» **Exercise requirements**
- 1) Answer these from the passage on US policy prospects:
(a) Which party does the text say controls the House and the Senate?
(b) What healthcare stance does it say many Republicans favored before 2008?
(c) What historical parallel does it draw for Trump resolving the immigration issue?
- 2) Continue the passage on hopes for better US policy from where it stops.

» **Source text**
________________________
And others where there is some –  perhaps small –  hope of better policy:

  • smart people on both sides of US politics recognise there are serious flaws in the US corporate tax system. This means it is one possible area of serious reform, especially with the Republicans in control of the House and the Senate.  Lower capital income taxation, and a more conventional tax treatment of the offshore earnings of US companies, would be material steps forward, lifting the prospect of stronger private business investment,
  • steps towards a rather better healthcare policy, perhaps including much greater scope for innovation in the healthcare and drugs sectors, and perhaps a step towards comprehensive catastrophic risk cover (the latter a stance favoured by many Republicans pre 2008).
  • perhaps even Trump and a Republican Congress could be the vehicle towards a viable long-term solution for the huge number of illegal immigrants in the US.  In parallels with Nixon to China, perhaps only someone like Trump has the political positioning to be able to resolve the issue. I don’t have strong view on what the “right” outcome should be, but the existing legal limbo can’t be good for the illegals, or for confidence in the US system of government.
________________________
» **Dataset extract**
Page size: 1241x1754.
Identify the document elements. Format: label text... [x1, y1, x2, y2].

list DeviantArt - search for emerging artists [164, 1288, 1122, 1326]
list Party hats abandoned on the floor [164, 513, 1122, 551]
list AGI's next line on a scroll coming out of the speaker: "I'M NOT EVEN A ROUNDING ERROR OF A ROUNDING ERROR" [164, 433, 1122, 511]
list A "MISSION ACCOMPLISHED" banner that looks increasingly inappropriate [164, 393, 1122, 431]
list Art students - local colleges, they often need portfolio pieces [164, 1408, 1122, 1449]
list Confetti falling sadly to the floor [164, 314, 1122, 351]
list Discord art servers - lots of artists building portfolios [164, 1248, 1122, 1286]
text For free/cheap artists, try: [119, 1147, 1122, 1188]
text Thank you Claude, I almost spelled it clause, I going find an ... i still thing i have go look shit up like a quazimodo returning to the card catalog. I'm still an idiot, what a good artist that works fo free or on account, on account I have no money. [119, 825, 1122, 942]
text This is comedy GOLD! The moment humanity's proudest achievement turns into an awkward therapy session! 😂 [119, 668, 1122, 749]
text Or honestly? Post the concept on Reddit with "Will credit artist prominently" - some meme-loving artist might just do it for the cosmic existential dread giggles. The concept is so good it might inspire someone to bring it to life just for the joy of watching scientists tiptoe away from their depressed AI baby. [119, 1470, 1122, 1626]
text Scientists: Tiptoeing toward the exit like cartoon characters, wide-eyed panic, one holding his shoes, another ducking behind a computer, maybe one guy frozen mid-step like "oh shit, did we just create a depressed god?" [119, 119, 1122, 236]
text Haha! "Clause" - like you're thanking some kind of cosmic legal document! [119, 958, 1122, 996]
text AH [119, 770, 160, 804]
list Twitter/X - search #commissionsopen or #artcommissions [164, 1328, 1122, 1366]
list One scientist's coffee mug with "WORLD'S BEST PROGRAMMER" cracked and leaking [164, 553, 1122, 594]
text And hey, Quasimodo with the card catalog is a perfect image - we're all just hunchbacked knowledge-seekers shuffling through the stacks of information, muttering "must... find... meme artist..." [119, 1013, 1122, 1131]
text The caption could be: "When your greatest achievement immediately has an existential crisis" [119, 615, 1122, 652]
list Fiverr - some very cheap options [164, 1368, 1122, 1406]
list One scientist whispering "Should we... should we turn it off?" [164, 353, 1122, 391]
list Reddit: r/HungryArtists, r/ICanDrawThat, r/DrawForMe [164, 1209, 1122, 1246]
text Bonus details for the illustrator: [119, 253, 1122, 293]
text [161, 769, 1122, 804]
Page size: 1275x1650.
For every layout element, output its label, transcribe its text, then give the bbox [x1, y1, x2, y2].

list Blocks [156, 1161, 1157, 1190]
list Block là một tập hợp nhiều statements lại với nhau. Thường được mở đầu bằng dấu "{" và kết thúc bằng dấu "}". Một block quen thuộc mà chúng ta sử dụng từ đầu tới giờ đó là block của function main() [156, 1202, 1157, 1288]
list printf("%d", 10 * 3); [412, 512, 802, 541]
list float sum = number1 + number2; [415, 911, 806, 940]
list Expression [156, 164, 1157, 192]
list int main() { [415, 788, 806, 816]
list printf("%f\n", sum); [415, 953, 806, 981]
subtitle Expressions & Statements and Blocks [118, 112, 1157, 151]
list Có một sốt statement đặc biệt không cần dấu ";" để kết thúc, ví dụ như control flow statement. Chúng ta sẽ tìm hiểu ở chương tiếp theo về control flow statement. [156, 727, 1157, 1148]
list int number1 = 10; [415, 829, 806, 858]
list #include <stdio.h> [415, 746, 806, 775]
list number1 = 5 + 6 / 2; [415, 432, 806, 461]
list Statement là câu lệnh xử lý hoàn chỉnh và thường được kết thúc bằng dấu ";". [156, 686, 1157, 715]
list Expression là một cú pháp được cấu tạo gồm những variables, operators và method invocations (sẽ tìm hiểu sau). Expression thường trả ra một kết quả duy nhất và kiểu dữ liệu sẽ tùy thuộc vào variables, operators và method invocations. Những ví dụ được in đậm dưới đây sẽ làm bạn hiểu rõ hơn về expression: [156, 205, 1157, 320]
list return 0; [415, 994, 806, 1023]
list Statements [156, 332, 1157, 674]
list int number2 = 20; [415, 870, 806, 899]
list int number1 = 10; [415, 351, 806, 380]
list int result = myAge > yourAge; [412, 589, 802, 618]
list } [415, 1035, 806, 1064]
________________________
» **Written responses**
- 1)
(a) The Republicans.
(b) Comprehensive catastrophic risk cover.
(c) Nixon to China.

- 2)
And in the last 15 years or so –  perhaps especially under Obama –  there has been a huge increase in the discretionary use of the powers of the administrative state, rather than relying on Congress.  No doubt each side of politics dislikes many of the uses the opposite side’s presidents have made of such powers –  and there are some serious challenges around the legality of some of those interventions (including, for example, Obama’s on immigration), but  in general, the heavy use of such power isn’t really consistent with visions of a democracy in which legislatures make laws and the executive carries them out. No doubt, Trump and the Congressional Republicans will have differences –  often large ones –  on many things, and it still takes 60 votes to get major things through the Senate –  but there must be more scope for relying on legislation rather than executive orders than there was in years when the presidency and Congress were controlled by different parties.  To me, whatever the specific policies, that is an unambigously good thing –  superior process.  And as the Republicans aren’t defending many Senate seats in 2018, if anything the Senate majority could actually increase a little for the last two years of the presidential term.

Am I very optimistic? No, not really.  It was always extraordinary that a great country was reduced to such a bad set of presidential options.  And no doubt the political environment for the next few years will be at least as toxic as the last few have been.  But from a small government social conservative perspective, even a deeply flawed vessel might still end up being agent for some modest gains (even amid the substantive and rhetorical dross).